I’ve taken huge liberties with Miller’s concept to bring it up to date for this week’s Higgs boson news from the LHC at CERN:

Picture the scene: Geordie boy Prof Peter Higgs steps out of the lecture theatre into the refreshments area, hoping to get to the coffee and those delicious chocolate cookies. Unfortunately, he is besieged by a throng of clamouring scientists, hacks and hangers-on. He keeps his eye on the biscuit tray but nods and chats to his peers as he proceeds slowly, attracting a bigger and bigger crowd, signing autographs, fielding questions as he goes. The “field” of hangers-on – the Higgs bosons – slows Prof Higgs in his quest to move from lecture theatre door to the refreshments it’s as if he is now so massive he can barely move, there are so many Higgs bosons surrounding the Prof.

Then, from the door comes CERN’s Professor Incandela, he’s famous, of course, well-respected, but not quite the heavyweight as the eminent Professor Higgs. Nevertheless, he attracts some hangers-on and interacts with the field too, but he has not gained so much mass and is eyeing up the rapidly dwindliny supply of chocolate cookies worriedly but moving steadily towards it.

Meanwhile, fast as light a lowly post-doc emerges from the lecture theatre having been released at the flick of a switch. Needless to say none of the bosons notice her despite her PhD and electromagnetic personality. There is no interaction with the field, it is as if she is the ultimate size-zero. With no mass to slow her she speeds through the field photonically heading straight for the last remaining chocolate cookie grabbing it in a flash, and it’s gone, photolysed into oblivion.

With apologies to the Profs and that lowly post-doc, who really took the biscuit!

You can read Prof Miller’s original prize-winning analogy from 1993 here.

The Demi God Particle

The ATLAS and CMS experiments at CERN today presented their latest results in the search for the long-sought Higgs boson.
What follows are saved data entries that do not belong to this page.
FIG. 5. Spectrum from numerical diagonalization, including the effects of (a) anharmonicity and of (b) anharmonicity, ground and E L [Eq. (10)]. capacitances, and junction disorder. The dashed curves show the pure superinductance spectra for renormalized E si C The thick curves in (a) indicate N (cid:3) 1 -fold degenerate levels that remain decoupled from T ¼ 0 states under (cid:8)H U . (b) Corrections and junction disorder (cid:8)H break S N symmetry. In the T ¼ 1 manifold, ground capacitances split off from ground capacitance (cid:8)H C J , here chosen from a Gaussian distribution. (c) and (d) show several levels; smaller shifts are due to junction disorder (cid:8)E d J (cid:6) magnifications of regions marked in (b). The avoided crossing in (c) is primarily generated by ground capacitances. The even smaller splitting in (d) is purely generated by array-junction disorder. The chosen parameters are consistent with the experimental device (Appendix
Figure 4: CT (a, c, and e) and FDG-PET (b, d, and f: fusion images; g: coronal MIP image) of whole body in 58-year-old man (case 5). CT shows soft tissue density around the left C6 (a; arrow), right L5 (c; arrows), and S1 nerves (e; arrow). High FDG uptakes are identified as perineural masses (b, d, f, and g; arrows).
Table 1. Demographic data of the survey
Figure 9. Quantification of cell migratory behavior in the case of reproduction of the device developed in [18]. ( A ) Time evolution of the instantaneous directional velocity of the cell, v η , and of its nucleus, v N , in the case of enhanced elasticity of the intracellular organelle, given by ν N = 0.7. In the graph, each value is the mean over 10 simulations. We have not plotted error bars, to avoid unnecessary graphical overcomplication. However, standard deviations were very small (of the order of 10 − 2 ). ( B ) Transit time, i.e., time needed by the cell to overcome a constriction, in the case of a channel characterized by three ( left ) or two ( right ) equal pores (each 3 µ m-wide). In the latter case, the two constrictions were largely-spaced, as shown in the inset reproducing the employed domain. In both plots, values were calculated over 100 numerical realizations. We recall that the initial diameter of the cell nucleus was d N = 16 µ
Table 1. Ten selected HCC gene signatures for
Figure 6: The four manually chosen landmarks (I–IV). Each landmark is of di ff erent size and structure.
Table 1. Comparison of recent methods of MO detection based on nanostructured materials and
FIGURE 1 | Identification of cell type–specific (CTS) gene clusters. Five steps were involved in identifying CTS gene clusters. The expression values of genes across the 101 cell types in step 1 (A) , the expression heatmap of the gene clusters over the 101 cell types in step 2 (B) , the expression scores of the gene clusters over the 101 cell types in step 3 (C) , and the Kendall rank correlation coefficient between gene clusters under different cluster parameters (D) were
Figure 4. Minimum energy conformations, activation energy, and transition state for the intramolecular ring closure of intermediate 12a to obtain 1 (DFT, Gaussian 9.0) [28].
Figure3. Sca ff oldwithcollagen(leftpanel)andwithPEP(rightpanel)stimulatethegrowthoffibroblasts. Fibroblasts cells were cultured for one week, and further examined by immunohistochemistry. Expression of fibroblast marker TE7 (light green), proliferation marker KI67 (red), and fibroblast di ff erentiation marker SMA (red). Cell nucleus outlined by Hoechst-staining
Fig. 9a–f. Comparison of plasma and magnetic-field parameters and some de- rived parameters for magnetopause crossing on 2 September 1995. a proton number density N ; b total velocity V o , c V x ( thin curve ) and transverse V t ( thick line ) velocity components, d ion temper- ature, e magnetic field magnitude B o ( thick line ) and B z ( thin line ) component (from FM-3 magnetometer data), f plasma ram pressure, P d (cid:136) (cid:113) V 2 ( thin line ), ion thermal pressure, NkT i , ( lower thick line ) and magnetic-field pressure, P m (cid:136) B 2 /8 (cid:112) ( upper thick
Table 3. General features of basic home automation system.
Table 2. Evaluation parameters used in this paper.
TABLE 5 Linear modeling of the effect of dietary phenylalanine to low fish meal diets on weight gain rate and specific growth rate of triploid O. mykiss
Both experiments see strong indications for the presence of a new particle, which could be the Higgs boson, in the mass region around 126 gigaelectronvolts (GeV).

Confidence level is 99.9999% certain, within 4.9 standard deviations, but they have not said for certain that it’s Higgs, as Incandela said in the leaked video posted on Sciencebase yesterday, it’s Higgs-like but they now need to refine the data before publication at the end of July and then start probing properties to see whether it’s Higgs, Higgs-ish, or the Demi God Particle…

CERN.

We’ve observed a new particle #Higgs

We had the leaked CERN Higgs video yesterday, thanks to Kate Travis who unearthed it first, I do believe, well ahead of the rest of the media. It was playable for a while, then CERN cut it off. I hadn’t been quick enough to save the movie file from their server and couldn’t resurrect it from my cache. However, MSNBC had grabbed the file:

CERN claims that this is just one of several videos it made (really?). You know what I think, they swung themselves a curve, it’s 4th July, the Aussie conference starts tomorrow, they wanted to get ahead of the press and create an even bigger buzz. My hunch is that they haven’t got Higgs just yet, not the God Particle, but something like it, the Demi-god particle, perhaps…

They’re recalibrating right now and will have better data by the time they “publish” at the end of July 2012.